Text extract

══════

Have a toddler that refuses to eat little to any food? Let me give you some peace of mind with some tips and tricks that worked for my family!

Hello Loves!

It’s a new week and another exciting time to connect with you!
Connecting with all of you brings me such fulfillment and joy. I am always thankful for your interest!


Omari turns TWO in just a few weeks and it is so overwhelming. My little baby is getting older and I can’t stand to see it! He already acts like he is two, I swear! 

The tantrums have really leveled up.

“No” remains his favorite word

And for a period of time now he has refused food ALOT! To the point where my husband and I were constantly stressing over his intake. Like, this kid has so much energy running and jumping all over the place! How is he not hungry?!


The first peace of mind is knowing that it is normal for toddlers to go through periods of not eating or barely eating. 

  • Making a fuss over having to sit down and eat.

  • Or you might notice that one day you finally think that you find food that your toddler will actually eat and then the next day they are refusing that food too!

It is normal!

The funniest thing about this no eating strike my toddler decided to participate in does not pertain to any candy, cookies, or other unhealthy treats. 

They think they are slick! Lol


There are many many reasons our toddlers are not eating.

  1. They do not typically need a lot of food, they have small stomachs.

  2. They get very interested in the world around them and do not care to stop and eat.

  3. Their appetite can also vary with their amount of activity.


What we have learned is that he WILL eat when he is hungry and so will your toddler! They will not starve themselves! One day they may eat a lot and the next they will eat next to nothing and it is normal.

══════

Excerpts from labeled region data
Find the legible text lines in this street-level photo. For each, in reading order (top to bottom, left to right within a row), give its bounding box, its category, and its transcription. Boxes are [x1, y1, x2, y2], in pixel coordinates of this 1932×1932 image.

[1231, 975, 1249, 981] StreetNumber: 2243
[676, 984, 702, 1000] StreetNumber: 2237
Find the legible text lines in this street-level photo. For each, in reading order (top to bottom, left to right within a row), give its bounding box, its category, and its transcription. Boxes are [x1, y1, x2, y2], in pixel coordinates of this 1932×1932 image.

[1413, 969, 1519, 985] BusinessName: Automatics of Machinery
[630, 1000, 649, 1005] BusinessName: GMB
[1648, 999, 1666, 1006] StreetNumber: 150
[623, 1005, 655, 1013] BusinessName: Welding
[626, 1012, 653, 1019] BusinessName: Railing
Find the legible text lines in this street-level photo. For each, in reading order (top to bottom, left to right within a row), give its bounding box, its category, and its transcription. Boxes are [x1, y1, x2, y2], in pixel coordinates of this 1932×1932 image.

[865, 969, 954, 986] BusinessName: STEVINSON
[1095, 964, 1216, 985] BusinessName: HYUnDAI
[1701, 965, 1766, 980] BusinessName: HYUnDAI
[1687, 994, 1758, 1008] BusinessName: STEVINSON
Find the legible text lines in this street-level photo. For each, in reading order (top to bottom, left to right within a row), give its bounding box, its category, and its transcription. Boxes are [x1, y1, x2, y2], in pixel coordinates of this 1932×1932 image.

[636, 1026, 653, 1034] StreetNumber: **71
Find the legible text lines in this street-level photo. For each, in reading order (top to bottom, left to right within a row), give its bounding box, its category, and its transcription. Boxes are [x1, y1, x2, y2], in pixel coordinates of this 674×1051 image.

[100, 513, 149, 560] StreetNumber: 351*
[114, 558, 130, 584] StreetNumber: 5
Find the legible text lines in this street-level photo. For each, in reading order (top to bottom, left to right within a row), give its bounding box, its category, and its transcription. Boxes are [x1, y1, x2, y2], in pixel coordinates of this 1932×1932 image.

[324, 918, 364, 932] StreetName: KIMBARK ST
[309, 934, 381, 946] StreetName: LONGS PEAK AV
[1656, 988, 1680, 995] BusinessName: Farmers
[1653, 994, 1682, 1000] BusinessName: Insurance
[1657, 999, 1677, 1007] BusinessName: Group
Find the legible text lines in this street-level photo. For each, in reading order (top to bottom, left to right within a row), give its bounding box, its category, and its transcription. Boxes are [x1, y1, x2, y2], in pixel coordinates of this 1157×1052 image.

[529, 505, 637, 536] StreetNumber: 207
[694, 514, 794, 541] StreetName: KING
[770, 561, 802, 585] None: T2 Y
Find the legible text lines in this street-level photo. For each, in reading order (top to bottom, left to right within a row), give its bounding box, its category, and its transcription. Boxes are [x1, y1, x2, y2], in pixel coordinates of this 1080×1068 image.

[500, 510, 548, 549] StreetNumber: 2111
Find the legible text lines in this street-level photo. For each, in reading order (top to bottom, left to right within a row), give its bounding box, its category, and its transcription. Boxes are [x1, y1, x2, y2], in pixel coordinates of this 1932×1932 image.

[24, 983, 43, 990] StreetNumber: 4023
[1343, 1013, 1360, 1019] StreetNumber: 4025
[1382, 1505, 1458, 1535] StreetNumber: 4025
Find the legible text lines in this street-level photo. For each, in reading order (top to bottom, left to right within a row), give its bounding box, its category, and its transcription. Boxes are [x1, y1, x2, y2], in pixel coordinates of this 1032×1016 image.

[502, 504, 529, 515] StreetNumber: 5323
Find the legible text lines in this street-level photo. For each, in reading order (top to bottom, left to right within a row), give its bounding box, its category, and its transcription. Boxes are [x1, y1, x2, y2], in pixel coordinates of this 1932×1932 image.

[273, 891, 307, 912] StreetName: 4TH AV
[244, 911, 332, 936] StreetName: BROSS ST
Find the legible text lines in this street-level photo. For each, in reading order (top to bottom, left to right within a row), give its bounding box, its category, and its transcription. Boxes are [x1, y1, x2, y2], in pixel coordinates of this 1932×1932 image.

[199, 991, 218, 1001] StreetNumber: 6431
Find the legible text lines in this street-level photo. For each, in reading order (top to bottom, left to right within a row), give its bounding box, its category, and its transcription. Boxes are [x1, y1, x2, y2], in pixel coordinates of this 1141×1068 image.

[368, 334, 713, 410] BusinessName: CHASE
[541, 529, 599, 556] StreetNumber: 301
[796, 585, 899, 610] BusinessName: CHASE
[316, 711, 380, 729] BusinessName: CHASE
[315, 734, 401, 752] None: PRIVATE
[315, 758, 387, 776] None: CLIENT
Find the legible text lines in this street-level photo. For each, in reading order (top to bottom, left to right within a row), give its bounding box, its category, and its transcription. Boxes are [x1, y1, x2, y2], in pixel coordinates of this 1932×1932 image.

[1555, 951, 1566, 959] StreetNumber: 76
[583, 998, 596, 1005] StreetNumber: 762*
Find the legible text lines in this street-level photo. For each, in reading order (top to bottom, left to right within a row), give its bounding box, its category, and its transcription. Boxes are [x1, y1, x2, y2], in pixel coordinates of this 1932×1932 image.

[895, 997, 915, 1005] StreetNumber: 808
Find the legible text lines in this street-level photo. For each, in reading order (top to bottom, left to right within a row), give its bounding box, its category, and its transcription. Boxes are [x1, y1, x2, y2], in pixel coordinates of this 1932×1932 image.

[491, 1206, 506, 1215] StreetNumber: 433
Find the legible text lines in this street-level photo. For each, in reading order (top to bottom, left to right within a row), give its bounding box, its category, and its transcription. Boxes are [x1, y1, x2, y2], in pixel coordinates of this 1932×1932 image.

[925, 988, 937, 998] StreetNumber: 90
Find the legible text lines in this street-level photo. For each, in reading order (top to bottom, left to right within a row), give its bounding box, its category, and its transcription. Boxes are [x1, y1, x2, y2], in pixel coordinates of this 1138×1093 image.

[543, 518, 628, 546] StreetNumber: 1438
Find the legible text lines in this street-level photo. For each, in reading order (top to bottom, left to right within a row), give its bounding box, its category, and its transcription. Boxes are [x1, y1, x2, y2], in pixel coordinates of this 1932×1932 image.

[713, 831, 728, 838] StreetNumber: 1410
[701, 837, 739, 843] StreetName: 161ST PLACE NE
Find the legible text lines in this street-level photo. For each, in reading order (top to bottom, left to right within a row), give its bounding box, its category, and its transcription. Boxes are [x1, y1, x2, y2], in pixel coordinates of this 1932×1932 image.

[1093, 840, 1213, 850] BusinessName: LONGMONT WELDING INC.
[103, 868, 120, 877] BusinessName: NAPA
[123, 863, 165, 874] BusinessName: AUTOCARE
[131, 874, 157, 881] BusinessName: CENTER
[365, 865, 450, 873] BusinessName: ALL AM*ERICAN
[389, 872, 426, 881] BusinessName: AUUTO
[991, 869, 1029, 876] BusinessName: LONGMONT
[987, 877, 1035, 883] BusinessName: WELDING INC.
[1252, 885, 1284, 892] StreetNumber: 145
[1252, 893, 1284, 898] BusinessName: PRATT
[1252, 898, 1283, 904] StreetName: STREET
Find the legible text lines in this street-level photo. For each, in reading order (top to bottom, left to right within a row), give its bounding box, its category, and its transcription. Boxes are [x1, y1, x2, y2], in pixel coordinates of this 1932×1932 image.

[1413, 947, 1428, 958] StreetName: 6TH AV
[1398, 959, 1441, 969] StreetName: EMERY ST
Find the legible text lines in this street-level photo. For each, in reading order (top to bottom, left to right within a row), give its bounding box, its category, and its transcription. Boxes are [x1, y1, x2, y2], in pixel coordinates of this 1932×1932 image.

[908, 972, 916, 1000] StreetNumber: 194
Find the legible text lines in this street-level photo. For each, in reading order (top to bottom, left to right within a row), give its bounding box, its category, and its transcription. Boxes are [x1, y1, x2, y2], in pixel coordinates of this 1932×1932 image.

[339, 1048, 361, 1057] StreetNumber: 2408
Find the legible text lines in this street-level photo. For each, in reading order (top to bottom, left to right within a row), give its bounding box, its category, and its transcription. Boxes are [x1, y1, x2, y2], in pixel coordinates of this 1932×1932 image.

══════

Work to complete
(a) Reproduce the part of the toddler-eating text between "The funniest thing" and "other unhealthy treats.", inclusive.
(b) In the text about toddlers refusing food, what is Omari's favorite word?
(c) Go on with the text about toddlers refusing food, starting after its final sentence.
The rows have no connection to the text about toddlers refusing food.

Written responses
(a)
The funniest thing about this no eating strike my toddler decided to participate in does not pertain to any candy, cookies, or other unhealthy treats.

(b) "No."

(c)
I do want to say that if you truly think your toddler is not eating because of an underlying problem just bring them to the doctors. You know your toddler better than anyone else mama.


What To Do

We continue to struggle with Omari and his lack of appetite but these are things that we do to give us some peace of mind and things that you can try too, mama. The goal is not to force feed them but to encourage them to eat nutritionally packed food and keep them hydrated. Pray that everyday our children get the nutrition that they need.

  1. Always Have Water Or Watered Down Juice In Their Line Of Sight And Easy Reach

The most important thing for any human is to stay hydrated. Keeping a drink where they can see and easily grab gives them independence to drink when they need to. Along with leaving it, you can also continue to offer it.

2. For Snacks, Try Putting About 2-5 Different Healthy Options Out For Them To Grab When They Feel They Want To Eat.

This means put it where they can see it! Toddlers are all about showing their independence. For example, I like to put a couple different fruits, pretzels, and peanut butter crackers out for easing grabbing.

Meal Time

  1. When It Is Meal Time, Offer A Smaller Serving Than Usual.

Sometimes seeing a plate with a lot of food can be overwhelming and deter them from actually eating. Plus, toddlers really only need small servings at meal time.

2. Let Them Help You Meal Prep Or Cook 

This allows your toddler to feel like they are participating in an important activity in the house. Eating what they have made gives them a sense of pride and independence increasing the likelihood of them actually eating.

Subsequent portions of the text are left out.